Music Box attractions include the Billy Wilder matinee, “Some Like It Hot” (1959, 35mm)—”Nobody’s perfect,” but “Some Like It Hot” almost is; Michelangelo Antonioni’s “Zabriskie Point” (1970, 35mm) and Jennie Livingston’s documentary of the 1980s New York City vogueing scene in “Paris Is Burning” (1990).

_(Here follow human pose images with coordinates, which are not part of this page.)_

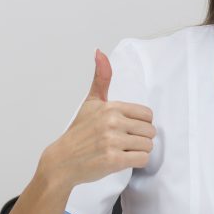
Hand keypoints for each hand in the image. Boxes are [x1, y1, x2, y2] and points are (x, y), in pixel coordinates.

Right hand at [39, 49, 155, 187]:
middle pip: (150, 131)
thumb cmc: (79, 132)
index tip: (128, 128)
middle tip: (125, 142)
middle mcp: (112, 122)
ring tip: (123, 151)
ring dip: (139, 151)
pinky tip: (124, 159)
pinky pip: (142, 159)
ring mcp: (112, 142)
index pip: (147, 114)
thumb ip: (101, 78)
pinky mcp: (113, 160)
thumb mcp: (91, 102)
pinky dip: (137, 161)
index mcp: (110, 107)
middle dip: (141, 138)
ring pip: (148, 145)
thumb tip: (100, 52)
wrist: (63, 160)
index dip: (141, 123)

Antonioni’s “Zabriskie Point” has been dubbed as one of the greatest follies made by a great filmmaker, but have any of those writers watched it lately? While its 1960s youth-culture-on-the-run story, with echoes of Kent State (credited to Antonioni, Sam Shepard, Tonino Guerra and Clare Peploe) is often blunt and the acting wooden, it’s one of the most striking uses of light and space in a filmography built upon such concerns. Take the last scene alone, an explosive ten-minute fantasia of the end of consumerism. Sometimes I think it’s the greatest thing I’ve ever seen, just for how it looks and sounds, and not even for any of its many meanings. You know Spike Jonze and Michel Gondry have seen it; there’s a shared understanding with Antonioni of objects and space, the concreteness of objects within not-fully occupied spaces. A character imagines a modernist house on a hill, and all its furnishings, exploding in extreme slow motion, detonating again and again. It may be be one of the greatest fuck-you endings ever, but who’s the “fuck you” to? The audience in 1970? James Aubrey’s craven administration of MGM? The youth movement? Acquisitiveness itself? Narrative? Me when I saw it at twenty-two? You? Me watching it today? You seeing it this Monday? Someone who recalls their own flipbook of recollection of first exposure to images of fluttering destruction on 9/11? You can watch the closing scene here as well as the original trailer, “where a boy… and a girl… meet… and touch… and blow their minds… Zabriskie Point… How you get there depends on where you’re at,” the amusingly dated promo goes. A folly, to be sure, but its photography, boldly colored and concrete, also borders on abstraction, a dislocated gaze upon practical and temporary things. Explosive. Cue the Floyd. Shown with Les Blank’s 1968 “God Respects Us When We Work, But Loves Us When We Dance” (1968, 16mm). Chicago Film Society at Music Box, Monday, February 13.
CHICAGO SEEN
Small distributor Gravitas Ventures has taken on “The Year Between,” a film from the current slate of Chicago’s Full Spectrum Features, writes the Hollywood Reporter. The theatrical and VOD release begins March 3. Writer-director Alex Heller is a lead in the film alongside J. Smith-Cameron, Wyatt Oleff, Emily Robinson, Kyanna Simone and Steve Buscemi. A Tribeca 2022 premiere, “The Year Between” follows a college sophomore who returns home to suburban Illinois after a mental breakdown. “The filmmakers are partnering with the National Alliance on Mental Illness Chicago to create resources and dialogue about the use of storytelling as a tool for healing, with NAMI Chicago steering the film’s education and impact distribution… Eugene Sun Park of Full Spectrum Features produced the film, along with Heller, Amanda Phillips, Sonya Lunsford, and Rachel Gould and Caterin Camargo-Alvarez for Level Forward. Executive producers are Adrienne Becker, Roger Clark, and HaJ for Level Forward; and Smith-Cameron, Susanna Fogel, and Kelly Aisthorpe Waller, Ted Reilly and Markie Glassgow for Chicago Media Angels. Talia Koylass served as associate producer for Full Spectrum Features.” (“The Year Between” was the audience favorite at the 2022 Chicago International Film Festival.)